As mentioned in the past, at times, my paternal Scot ancestry and the habits associated with it are a curse. An absolute curse. I don’t mean just in the traditional ways, such as competing within the family to see who could knit the longest Tom Baker scarf with one’s nose hair over the winter. (We Riddells not only beat out everyone else in the vicinity on this, but also being able to knit whole tocques from a single eyebrow hair. See, there’s cold, there’s COLD, and there’s “preparing for life in Canada”.) I mean as in coming up with ideas to use available resources that come off as just crazy.

By way of example, this year set off combat shock in almost everyone involved in horticulture in Texas. The summer finished the job started by the particularly long and brutal sub-freezing snap back last February, and we’re now chopping and sawing and pruning the trees that didn’t make it. This also means that a lot of enterprising individuals are out picking through the spoils piles for wood. With dead pecan and mesquite trees, this means smoking wood for grilles and commercial smokers. For everything else, it’s firewood in anticipation of another bad winter. Texas generally doesn’t have weather that justifies stocking up on firewood, or even using a fireplace for more than a few days out of the year. After this last February, though, I don’t blame anybody a bit.

ER doctors and nurses regularly relate how so many of their most interesting cases involve someone telling them “There I was, minding my own business, when Some Guy came up and shot/stabbed/sodomized/defenestrated me for no reason whatsoever.” Well, there I was, biking to the Day job, minding my own business, when Some Guy threw a particularly vicious idea into my head. No provocation or anything. That idea was “You know, what’s to keep you from using this bounty to heat your plants this season?” And one thousand years of ancestral Riddells, from both sides of Hadrian’s Wall, stood up and screamed “HURRAH!”

It shouldn’t be any surprise that the Czarina wasn’t there to save me from myself. Besides, give her an engineering problem, and she’ll spend the next six months researching every possibility and offering a plan that’s both cheaper and more efficient than anything I could come up with. Not that I’m complaining about this, but then she kvetches about how this took time away from jewelry design.

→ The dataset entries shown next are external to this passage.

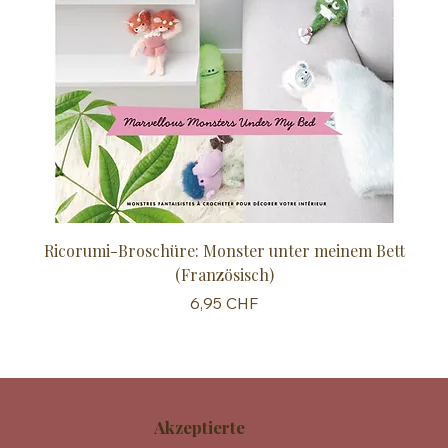
Ricorumi-Broschüre: Monster unter meinem Bett
Sc
(Französisch)
Preis
6,95 CHF
Akzeptierte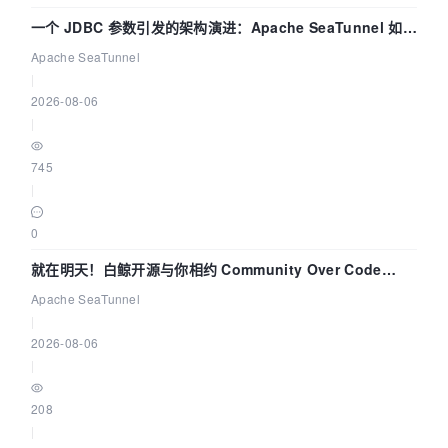
一个 JDBC 参数引发的架构演进：Apache SeaTunnel 如何
解决数据同步中的“定时 Flush”难题
Apache SeaTunnel
|
2026-08-06
|
745
|
0
就在明天！白鲸开源与你相约 Community Over Code
Asia 2026 主题演讲！
Apache SeaTunnel
|
2026-08-06
|
208
|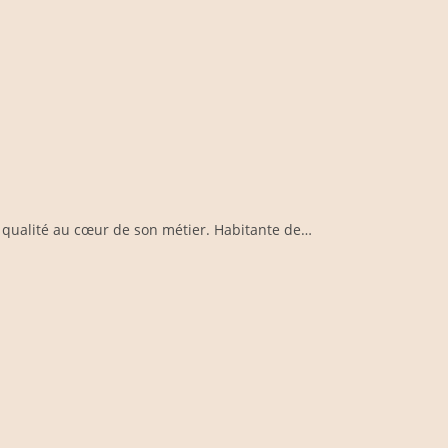
la qualité au cœur de son métier. Habitante de…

I’ll also note that using available biomass for greenhouse heating isn’t new, and the wonderful folks at FarmTek have a lot of commercial biomass heating solutions available for consideration. I’ve also been drooling over FarmTek’s radiant floor heating systems, too. The problem with having a very small nursery is that these solutions really aren’t all that practical, especially when most of my issues can be handled with a much smaller option.

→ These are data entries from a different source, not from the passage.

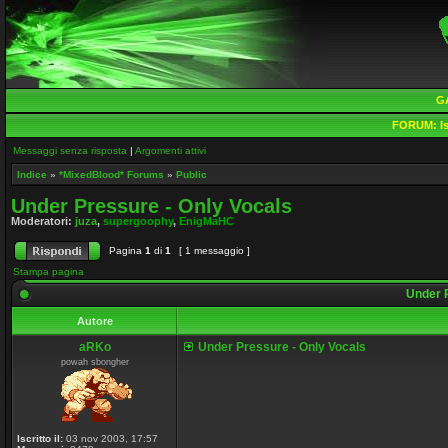
G
FORUM:
Is
Messaggi senza risposta
|
Argomenti attivi
Indice
»
*MixedBlood* Forums
»
Public
Under Pressure - Only Vocals
Moderatori:
juza
,
supergoophy
,
EnigMaHC
Pagina
1
di
1
[ 1 messaggio ]
Stampa pagina
Under P
Autore
aRKo
Under Pressure - Only Vocals
powah sbongher
Iscritto il:
03 nov 2003, 17:57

The idea kept eating at me, though, and I started researching what the Victorians did to keep small greenhouses warm during bad English winters. That led me to reports of people using converted Franklin stoves with water boilers for supplemental greenhouse heating, and from there to the Good Time Stove Company, and its collection of refitted and repaired gas, wood, coal, and electric stoves.

Oh, my. Who else wants a steampunk nuclear weapon?

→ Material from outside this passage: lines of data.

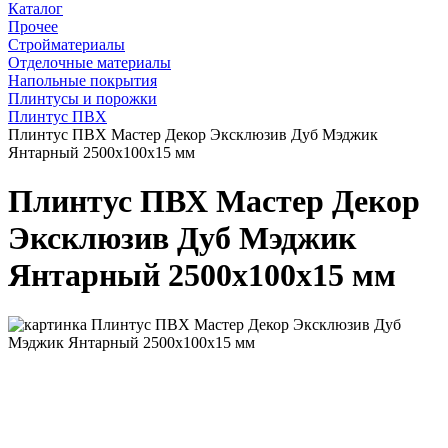
Каталог
Прочее
Стройматериалы
Отделочные материалы
Напольные покрытия
Плинтусы и порожки
Плинтус ПВХ
Плинтус ПВХ Мастер Декор Эксклюзив Дуб Мэджик
Янтарный 2500х100х15 мм
Плинтус ПВХ Мастер Декор
Эксклюзив Дуб Мэджик
Янтарный 2500х100х15 мм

This is an idea that may have to sit for a while, at least until the Triffid Ranch gets a new greenhouse solely for tropical plants. Several friends with expertise in wood-burning heating point out that the worst thing about going with wood in severely cold weather is the “one a.m. feeding”, but I’m also glad to note that our current climate means that nights like those are rare. Now, cooling a large greenhouse is a bigger issue, and one that requires a more high-tech solution for Texas summers. And so it goes.